● WHAT THIS TASK INVOLVES: Only the lines from the top of the following listing through the line with "left eye: (1175, 177)" belong in your answer, exactly as written.

● DATA FOR ANALYSIS:
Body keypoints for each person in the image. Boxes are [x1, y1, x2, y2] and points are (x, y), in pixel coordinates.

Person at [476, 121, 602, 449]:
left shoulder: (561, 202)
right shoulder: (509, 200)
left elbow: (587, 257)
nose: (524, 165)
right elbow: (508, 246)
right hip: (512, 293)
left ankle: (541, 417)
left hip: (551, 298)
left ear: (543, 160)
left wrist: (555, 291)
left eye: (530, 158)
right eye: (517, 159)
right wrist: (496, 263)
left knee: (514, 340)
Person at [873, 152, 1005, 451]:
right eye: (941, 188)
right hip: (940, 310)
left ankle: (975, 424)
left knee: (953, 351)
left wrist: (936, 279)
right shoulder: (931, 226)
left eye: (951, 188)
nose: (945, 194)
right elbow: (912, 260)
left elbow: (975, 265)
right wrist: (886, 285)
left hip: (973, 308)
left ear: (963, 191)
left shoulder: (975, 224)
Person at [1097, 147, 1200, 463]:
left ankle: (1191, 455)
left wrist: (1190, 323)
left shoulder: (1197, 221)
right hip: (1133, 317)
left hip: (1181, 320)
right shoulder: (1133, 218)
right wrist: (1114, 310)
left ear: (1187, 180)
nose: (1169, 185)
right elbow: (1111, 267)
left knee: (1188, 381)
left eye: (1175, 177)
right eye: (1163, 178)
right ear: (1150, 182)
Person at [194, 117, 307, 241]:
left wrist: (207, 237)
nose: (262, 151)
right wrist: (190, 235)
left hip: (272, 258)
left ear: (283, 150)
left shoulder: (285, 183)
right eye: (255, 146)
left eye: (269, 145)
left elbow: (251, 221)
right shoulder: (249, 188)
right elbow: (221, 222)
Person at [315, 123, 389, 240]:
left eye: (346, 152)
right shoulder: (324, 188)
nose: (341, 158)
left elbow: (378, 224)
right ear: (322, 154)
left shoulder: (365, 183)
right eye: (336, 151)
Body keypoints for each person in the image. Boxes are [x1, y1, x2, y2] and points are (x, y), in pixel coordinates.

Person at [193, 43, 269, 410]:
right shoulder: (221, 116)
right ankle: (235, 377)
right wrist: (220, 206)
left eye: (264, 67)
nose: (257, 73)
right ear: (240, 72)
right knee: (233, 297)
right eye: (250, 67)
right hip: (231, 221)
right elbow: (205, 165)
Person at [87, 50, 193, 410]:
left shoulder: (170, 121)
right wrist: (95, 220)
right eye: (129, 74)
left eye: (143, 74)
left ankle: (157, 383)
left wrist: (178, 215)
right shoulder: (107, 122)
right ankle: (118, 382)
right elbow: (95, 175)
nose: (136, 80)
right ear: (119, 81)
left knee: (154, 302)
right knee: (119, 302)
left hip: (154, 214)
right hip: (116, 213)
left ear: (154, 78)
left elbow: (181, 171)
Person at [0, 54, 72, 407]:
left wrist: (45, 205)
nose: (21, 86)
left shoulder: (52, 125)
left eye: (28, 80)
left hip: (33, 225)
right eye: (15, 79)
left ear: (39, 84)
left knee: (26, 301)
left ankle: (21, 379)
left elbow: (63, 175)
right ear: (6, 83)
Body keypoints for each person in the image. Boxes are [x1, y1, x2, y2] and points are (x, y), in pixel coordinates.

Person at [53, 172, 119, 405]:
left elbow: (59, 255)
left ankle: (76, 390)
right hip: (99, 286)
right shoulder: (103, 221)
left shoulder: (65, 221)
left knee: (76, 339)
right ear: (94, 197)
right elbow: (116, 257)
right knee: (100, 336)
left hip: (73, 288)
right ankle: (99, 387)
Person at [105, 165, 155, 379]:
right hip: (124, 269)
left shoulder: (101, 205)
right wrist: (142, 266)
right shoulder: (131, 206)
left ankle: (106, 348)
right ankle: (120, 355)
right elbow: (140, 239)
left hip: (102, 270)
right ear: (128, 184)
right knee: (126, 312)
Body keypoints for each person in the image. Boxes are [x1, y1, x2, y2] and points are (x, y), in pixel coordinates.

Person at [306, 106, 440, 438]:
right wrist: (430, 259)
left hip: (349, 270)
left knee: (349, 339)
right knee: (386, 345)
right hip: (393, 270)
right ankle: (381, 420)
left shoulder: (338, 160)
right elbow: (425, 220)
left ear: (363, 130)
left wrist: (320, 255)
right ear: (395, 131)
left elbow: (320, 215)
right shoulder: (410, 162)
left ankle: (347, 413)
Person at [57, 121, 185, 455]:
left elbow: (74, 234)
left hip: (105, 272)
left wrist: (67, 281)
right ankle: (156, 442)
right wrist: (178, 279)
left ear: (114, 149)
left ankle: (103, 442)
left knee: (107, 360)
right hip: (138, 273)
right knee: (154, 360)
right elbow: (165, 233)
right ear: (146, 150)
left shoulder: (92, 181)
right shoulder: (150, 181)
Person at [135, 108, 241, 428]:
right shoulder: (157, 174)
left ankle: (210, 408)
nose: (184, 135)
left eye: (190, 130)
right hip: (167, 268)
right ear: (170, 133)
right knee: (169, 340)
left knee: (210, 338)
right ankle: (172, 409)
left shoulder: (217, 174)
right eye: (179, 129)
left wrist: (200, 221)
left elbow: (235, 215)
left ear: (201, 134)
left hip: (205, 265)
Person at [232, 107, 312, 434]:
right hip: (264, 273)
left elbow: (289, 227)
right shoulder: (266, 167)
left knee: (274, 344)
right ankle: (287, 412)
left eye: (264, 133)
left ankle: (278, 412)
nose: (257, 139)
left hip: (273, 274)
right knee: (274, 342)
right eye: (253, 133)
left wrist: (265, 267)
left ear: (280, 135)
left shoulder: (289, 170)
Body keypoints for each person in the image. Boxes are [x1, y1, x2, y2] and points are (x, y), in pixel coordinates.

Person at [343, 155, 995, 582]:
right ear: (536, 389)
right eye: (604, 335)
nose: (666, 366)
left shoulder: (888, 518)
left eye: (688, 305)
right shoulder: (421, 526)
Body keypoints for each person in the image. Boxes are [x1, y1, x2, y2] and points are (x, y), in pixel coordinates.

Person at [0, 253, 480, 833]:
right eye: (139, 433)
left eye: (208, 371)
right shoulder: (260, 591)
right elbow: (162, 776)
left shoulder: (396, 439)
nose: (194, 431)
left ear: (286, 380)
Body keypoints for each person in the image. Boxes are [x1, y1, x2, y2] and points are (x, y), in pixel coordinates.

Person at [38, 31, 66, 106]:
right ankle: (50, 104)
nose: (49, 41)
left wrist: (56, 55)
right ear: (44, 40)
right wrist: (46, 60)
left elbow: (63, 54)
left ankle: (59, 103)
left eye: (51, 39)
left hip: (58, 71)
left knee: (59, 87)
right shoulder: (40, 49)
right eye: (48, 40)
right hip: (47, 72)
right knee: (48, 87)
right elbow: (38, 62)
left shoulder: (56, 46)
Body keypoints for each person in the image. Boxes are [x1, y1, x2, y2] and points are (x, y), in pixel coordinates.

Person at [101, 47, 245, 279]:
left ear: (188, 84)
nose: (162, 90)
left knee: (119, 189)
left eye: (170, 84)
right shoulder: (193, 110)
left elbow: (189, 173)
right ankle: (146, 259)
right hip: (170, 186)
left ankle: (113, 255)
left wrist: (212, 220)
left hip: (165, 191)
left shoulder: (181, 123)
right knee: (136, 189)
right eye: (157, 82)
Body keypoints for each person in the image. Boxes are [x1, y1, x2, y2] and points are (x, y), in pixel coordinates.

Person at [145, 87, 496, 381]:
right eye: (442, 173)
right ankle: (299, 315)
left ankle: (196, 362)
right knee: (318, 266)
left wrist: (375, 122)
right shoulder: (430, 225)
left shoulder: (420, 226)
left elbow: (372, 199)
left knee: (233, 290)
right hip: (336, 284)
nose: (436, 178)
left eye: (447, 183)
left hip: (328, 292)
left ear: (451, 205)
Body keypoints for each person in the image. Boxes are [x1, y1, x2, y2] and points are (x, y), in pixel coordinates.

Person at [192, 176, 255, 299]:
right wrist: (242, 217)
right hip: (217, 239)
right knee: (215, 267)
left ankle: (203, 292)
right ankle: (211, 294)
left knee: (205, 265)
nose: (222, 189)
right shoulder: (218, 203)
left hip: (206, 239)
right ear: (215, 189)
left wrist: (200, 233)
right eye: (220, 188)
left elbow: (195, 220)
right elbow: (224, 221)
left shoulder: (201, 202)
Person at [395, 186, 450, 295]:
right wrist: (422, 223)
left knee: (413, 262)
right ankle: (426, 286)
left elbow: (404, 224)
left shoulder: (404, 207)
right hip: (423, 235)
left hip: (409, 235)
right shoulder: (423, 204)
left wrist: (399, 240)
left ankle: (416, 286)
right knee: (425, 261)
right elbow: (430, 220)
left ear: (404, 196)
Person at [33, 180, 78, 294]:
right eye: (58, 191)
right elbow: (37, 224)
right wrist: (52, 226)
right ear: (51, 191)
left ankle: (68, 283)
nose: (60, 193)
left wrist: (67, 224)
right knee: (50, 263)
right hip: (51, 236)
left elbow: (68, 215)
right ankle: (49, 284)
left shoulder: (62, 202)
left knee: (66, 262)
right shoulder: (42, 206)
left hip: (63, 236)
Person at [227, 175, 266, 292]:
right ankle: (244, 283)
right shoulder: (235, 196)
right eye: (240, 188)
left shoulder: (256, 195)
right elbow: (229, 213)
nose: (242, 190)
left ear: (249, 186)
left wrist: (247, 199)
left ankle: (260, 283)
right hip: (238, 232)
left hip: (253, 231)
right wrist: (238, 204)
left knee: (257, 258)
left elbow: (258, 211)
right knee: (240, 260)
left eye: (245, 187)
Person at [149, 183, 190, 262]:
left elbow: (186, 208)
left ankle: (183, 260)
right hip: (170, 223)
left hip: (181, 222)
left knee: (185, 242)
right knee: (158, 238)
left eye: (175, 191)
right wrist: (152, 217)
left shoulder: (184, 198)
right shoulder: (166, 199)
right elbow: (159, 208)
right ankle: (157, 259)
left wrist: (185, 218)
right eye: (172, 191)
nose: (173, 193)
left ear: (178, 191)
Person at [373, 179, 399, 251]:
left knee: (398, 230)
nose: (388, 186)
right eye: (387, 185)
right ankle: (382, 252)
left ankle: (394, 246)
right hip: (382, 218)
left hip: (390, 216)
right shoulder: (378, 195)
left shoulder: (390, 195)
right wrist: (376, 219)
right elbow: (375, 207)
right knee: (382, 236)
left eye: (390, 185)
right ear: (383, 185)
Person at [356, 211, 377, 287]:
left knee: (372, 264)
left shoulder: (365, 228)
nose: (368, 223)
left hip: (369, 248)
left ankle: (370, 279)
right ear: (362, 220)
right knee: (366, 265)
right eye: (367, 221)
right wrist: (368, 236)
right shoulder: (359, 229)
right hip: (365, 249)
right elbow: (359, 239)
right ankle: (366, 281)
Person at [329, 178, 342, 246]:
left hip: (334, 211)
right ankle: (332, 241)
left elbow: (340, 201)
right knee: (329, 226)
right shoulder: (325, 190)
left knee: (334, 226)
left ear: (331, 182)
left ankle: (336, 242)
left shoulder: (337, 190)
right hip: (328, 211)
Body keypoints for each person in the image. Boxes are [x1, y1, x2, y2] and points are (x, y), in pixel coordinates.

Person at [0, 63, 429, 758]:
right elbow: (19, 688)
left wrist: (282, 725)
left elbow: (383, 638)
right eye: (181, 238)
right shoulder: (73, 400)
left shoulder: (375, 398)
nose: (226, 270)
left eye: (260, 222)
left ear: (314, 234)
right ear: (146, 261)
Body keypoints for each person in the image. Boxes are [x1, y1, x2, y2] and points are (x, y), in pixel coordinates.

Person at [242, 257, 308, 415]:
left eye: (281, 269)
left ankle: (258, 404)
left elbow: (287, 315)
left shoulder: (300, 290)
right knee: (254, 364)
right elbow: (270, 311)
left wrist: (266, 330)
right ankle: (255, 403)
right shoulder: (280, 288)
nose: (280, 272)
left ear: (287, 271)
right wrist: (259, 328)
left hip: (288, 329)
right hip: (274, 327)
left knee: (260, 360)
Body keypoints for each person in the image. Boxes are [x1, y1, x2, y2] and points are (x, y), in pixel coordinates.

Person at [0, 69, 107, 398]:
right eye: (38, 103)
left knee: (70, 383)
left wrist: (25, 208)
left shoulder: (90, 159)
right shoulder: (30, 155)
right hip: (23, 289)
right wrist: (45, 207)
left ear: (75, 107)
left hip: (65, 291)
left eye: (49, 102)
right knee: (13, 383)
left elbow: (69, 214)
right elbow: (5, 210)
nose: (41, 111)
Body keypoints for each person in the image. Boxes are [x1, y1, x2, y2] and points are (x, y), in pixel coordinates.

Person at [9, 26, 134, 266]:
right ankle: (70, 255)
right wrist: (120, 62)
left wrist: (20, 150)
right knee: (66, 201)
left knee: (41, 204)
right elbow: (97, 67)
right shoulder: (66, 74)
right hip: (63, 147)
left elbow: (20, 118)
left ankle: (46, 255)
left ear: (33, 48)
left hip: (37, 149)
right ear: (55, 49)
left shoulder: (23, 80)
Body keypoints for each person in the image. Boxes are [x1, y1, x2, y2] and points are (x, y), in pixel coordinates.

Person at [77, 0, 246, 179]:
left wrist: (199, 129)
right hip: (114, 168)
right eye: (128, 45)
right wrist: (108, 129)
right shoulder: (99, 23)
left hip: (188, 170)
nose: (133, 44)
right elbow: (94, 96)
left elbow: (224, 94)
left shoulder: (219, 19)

● REPLY TO THE EXERCISE:
Body keypoints for each person in the image. Boxes are [x1, y1, x2, y2] and points are (x, y), in pixel coordinates.

Person at [476, 121, 602, 449]:
left shoulder: (561, 202)
right shoulder: (509, 200)
left elbow: (587, 257)
nose: (524, 165)
right elbow: (508, 246)
right hip: (512, 293)
left ankle: (541, 417)
left hip: (551, 298)
left ear: (543, 160)
left wrist: (555, 291)
left eye: (530, 158)
right eye: (517, 159)
right wrist: (496, 263)
left knee: (514, 340)
Person at [873, 152, 1005, 451]:
right eye: (941, 188)
right hip: (940, 310)
left ankle: (975, 424)
left knee: (953, 351)
left wrist: (936, 279)
right shoulder: (931, 226)
left eye: (951, 188)
nose: (945, 194)
right elbow: (912, 260)
left elbow: (975, 265)
right wrist: (886, 285)
left hip: (973, 308)
left ear: (963, 191)
left shoulder: (975, 224)
Person at [1097, 147, 1200, 463]:
left ankle: (1191, 455)
left wrist: (1190, 323)
left shoulder: (1197, 221)
right hip: (1133, 317)
left hip: (1181, 320)
right shoulder: (1133, 218)
right wrist: (1114, 310)
left ear: (1187, 180)
nose: (1169, 185)
right elbow: (1111, 267)
left knee: (1188, 381)
left eye: (1175, 177)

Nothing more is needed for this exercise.